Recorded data
/---

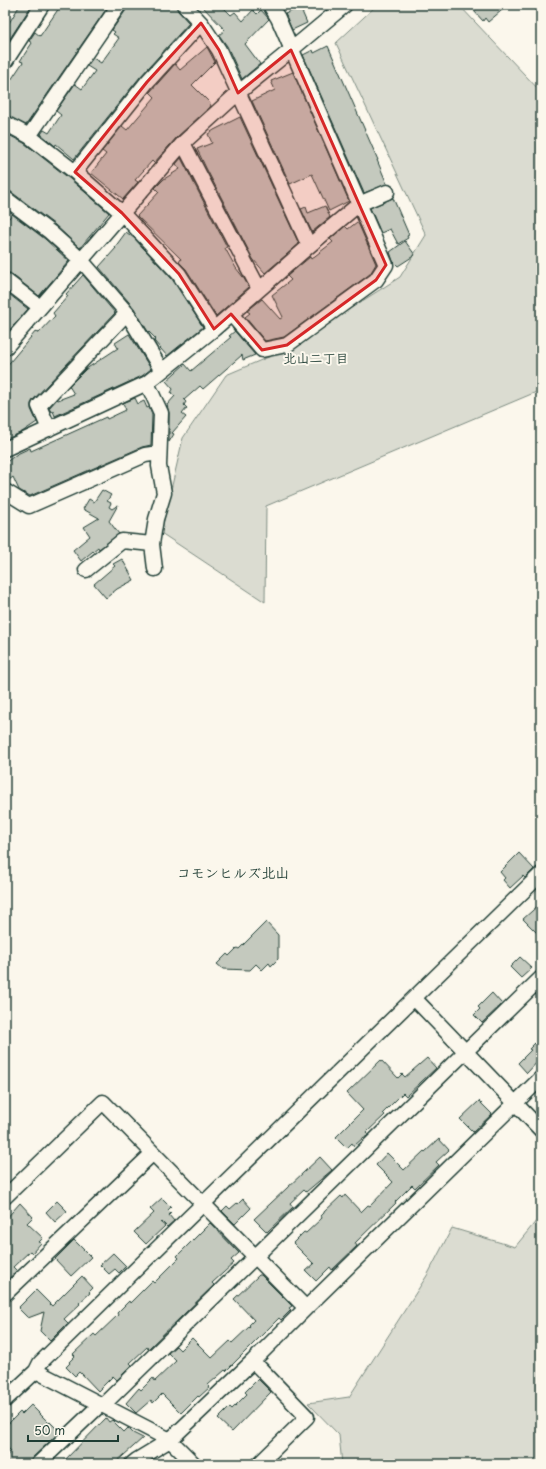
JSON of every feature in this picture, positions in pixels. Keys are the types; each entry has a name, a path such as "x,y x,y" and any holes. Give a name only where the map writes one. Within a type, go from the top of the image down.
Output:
{"street":[{"path":"5,62 42,5"},
{"path":"29,136 119,5"},
{"path":"184,5 201,23 219,50 309,246"},
{"path":"231,314 262,350 288,345 376,280 386,266 278,18 270,5"},
{"path":"5,348 183,143 238,93 345,5"},
{"path":"75,172 147,82 201,23"},
{"path":"5,122 29,136 75,172 122,212 179,274 214,329"},
{"path":"183,143 259,289"},
{"path":"5,449 147,383 214,329 358,204 387,192"},
{"path":"5,198 50,232 81,260 127,313 162,371"},
{"path":"5,280 40,307"},
{"path":"49,429 39,406 127,313"},
{"path":"147,383 161,413 159,466 164,493 156,518 152,544 155,569"},
{"path":"5,491 28,506 146,455 159,453"},
{"path":"86,570 122,541 152,544"},
{"path":"5,1400 36,1371 40,1363 202,1203 541,874"},
{"path":"38,1464 102,1405 541,978"},
{"path":"414,998 541,1130"},
{"path":"132,1464 170,1440 253,1361 541,1078"},
{"path":"5,1197 103,1102 306,1308"},
{"path":"5,1294 153,1153"},
{"path":"253,1361 307,1417 259,1464"},
{"path":"36,1371 170,1440 194,1464"},
{"path":"150,1464 157,1447"}],"highlighted area":[{"path":"201,23 219,50 238,93 291,50 386,265 376,280 287,345 262,350 231,314 214,329 179,274 122,213 75,172 147,82"}],"shaded area":[{"path":"377,5 459,5 541,92 541,390 266,506 265,602 161,533 183,438 226,375 285,350 400,277 426,235 336,43"},
{"path":"541,1215 541,1464 342,1464 339,1435 308,1403 349,1397 428,1274 452,1228 515,1247"}],"building":[{"path":"20,5 32,5 5,46 5,20 9,23"},
{"path":"61,5 109,5 26,125 5,115 5,77 11,80 23,62 20,61 32,43 29,41 35,32 40,36"},
{"path":"127,5 176,5 178,11 189,23 140,77 74,159 41,134 44,130 49,133 61,115 56,111 75,84 82,89 95,71 87,66 93,58 101,63 119,38 113,34 115,32 112,30 126,10"},
{"path":"201,5 221,5 231,15 235,12 243,21 253,10 257,14 261,10 269,19 245,44 260,64 242,79 227,46 219,35 225,30"},
{"path":"481,5 508,5 488,22 485,18 483,21 474,11"},
{"path":"300,7 307,23 292,30 285,14"},
{"path":"328,46 387,184 364,193 303,55 313,50 314,53"},
{"path":"207,47 215,62 192,85 209,102 211,106 177,137 154,163 152,161 135,180 138,182 123,199 91,173 106,154 102,151 122,126 127,130 155,97 150,92 175,64 180,70"},
{"path":"293,72 349,201 329,211 312,174 290,184 252,101 275,90 271,81"},
{"path":"240,117 299,244 265,273 253,259 197,149 212,143 208,134"},
{"path":"5,133 24,143 70,179 109,213 80,248 55,225 10,191 5,190"},
{"path":"181,158 227,247 225,248 249,287 216,316 186,269 179,262 181,259 137,216 159,192 155,188 164,179 180,169 176,164"},
{"path":"393,198 409,235 407,236 408,238 398,244 390,229 381,233 370,208"},
{"path":"325,206 330,217 312,232 301,209 306,207 308,213"},
{"path":"12,214 45,239 69,261 39,296 10,273 5,272 5,215 9,218"},
{"path":"357,222 376,264 370,274 284,337 265,341 245,317 250,313 247,311 262,299 280,319 283,317 272,295 291,280 287,276 310,257 311,259 333,242 330,239 345,226 348,229"},
{"path":"126,232 134,238 172,279 203,327 167,356 154,341 156,339 147,330 134,308 99,267 116,248 115,247"},
{"path":"405,241 415,255 398,266 393,261 390,252"},
{"path":"83,275 115,313 33,400 31,409 37,422 22,432 5,440 5,368 36,331 39,333 55,316 53,313 68,296 66,294"},
{"path":"5,291 28,309 5,335"},
{"path":"235,331 255,355 243,360 242,355 203,389 200,386 184,400 186,402 184,405 187,408 182,414 186,417 172,433 174,434 169,442 169,413 167,405 175,396 171,393 173,389 166,381 185,364 191,371 231,337 229,336"},
{"path":"129,334 151,369 142,376 55,416 53,411 51,412 49,408 57,399 58,400 74,394 69,386 86,369 118,348 115,343"},
{"path":"135,398 138,404 144,401 147,408 149,407 152,415 151,445 142,447 30,496 19,490 13,477 5,483 5,463 17,454 30,448 31,451 106,417 107,419 126,410 123,403"},
{"path":"102,490 111,495 107,501 111,503 109,507 112,509 118,505 109,521 119,534 99,549 98,547 81,561 73,550 90,536 84,527 99,518 83,509 89,499 94,502"},
{"path":"122,559 134,580 117,589 106,598 94,584 115,566 113,564"},
{"path":"519,853 534,869 525,878 523,876 510,888 503,880 505,878 500,872"},
{"path":"541,903 541,937 523,919"},
{"path":"266,922 278,935 278,959 271,966 269,963 262,970 256,964 250,970 223,969 217,964 227,954 229,956 237,948 239,949"},
{"path":"520,957 532,968 521,978 510,967"},
{"path":"492,993 502,1004 482,1023 474,1015 480,1009 478,1007"},
{"path":"541,1037 541,1061 540,1059 527,1073 518,1063"},
{"path":"427,1058 436,1068 406,1096 403,1093 383,1113 385,1115 367,1132 368,1135 366,1137 354,1146 352,1143 347,1148 336,1137 363,1110 347,1093 381,1060 398,1078 402,1074 405,1077"},
{"path":"479,1101 492,1114 473,1132 460,1119"},
{"path":"439,1139 449,1150 436,1162 439,1165 415,1188 412,1185 395,1202 396,1203 355,1243 357,1246 332,1270 330,1267 316,1281 306,1271 314,1264 293,1243 322,1218 321,1216 324,1212 341,1196 343,1198 345,1195 361,1212 368,1205 370,1206 393,1182 376,1165 387,1153 404,1170"},
{"path":"320,1157 332,1170 306,1192 304,1190 290,1203 293,1207 267,1232 254,1219"},
{"path":"162,1198 171,1207 168,1210 171,1213 169,1215 174,1221 167,1227 162,1222 161,1223 165,1226 146,1244 134,1232 154,1213 150,1209"},
{"path":"243,1199 251,1208 235,1224 222,1211 227,1206 230,1209"},
{"path":"57,1201 67,1211 55,1222 46,1212"},
{"path":"20,1203 33,1217 27,1223 43,1238 39,1242 41,1243 32,1253 30,1251 13,1267 17,1271 5,1282 5,1220"},
{"path":"210,1223 239,1253 231,1260 234,1263 212,1283 214,1285 148,1349 147,1347 130,1363 132,1365 117,1380 113,1376 98,1391 81,1373 79,1372 75,1376 66,1367 75,1356 73,1354 94,1334 96,1336 118,1315 117,1313 129,1301 130,1303 152,1281 154,1283 179,1258 177,1256"},
{"path":"74,1240 91,1257 71,1276 55,1259"},
{"path":"113,1253 126,1266 119,1273 115,1269 109,1274 100,1265"},
{"path":"259,1275 261,1275 292,1306 289,1308 291,1310 281,1320 279,1318 226,1371 225,1370 208,1385 210,1387 199,1397 198,1396 181,1413 162,1394 153,1403 151,1400 136,1413 126,1403 139,1388 141,1390 153,1378 155,1381 176,1361 168,1353 176,1346 180,1350 192,1338 212,1358 230,1341 232,1343 250,1326 249,1325 254,1320 234,1299"},
{"path":"82,1276 93,1288 89,1292 90,1293 79,1303 80,1304 64,1319 68,1323 50,1341 40,1331 44,1312 28,1318 18,1308 36,1290 52,1306"},
{"path":"258,1379 271,1392 232,1432 218,1419 230,1407 232,1409 247,1394 245,1392"},
{"path":"31,1405 60,1432 32,1458 29,1464 5,1464 5,1458 11,1451 5,1445 5,1427 20,1412 22,1414"},
{"path":"106,1418 109,1422 112,1420 124,1432 128,1428 133,1433 143,1438 114,1464 61,1464"}],"district":[{"name":"北山二丁目","path":"316,357"},
{"name":"コモンヒルズ北山","path":"233,872"}]}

\---

What is required
Find every line in the records that contains the word "name"; copy those lines.

Completed task
JSON of every feature in this picture, positions in pixels. Keys are the types; each entry has a name, a path such as "x,y x,y" and any holes. Give a name only where the map writes one. Within a type, go from the top of the image down.
{"path":"106,1418 109,1422 112,1420 124,1432 128,1428 133,1433 143,1438 114,1464 61,1464"}],"district":[{"name":"北山二丁目","path":"316,357"},
{"name":"コモンヒルズ北山","path":"233,872"}]}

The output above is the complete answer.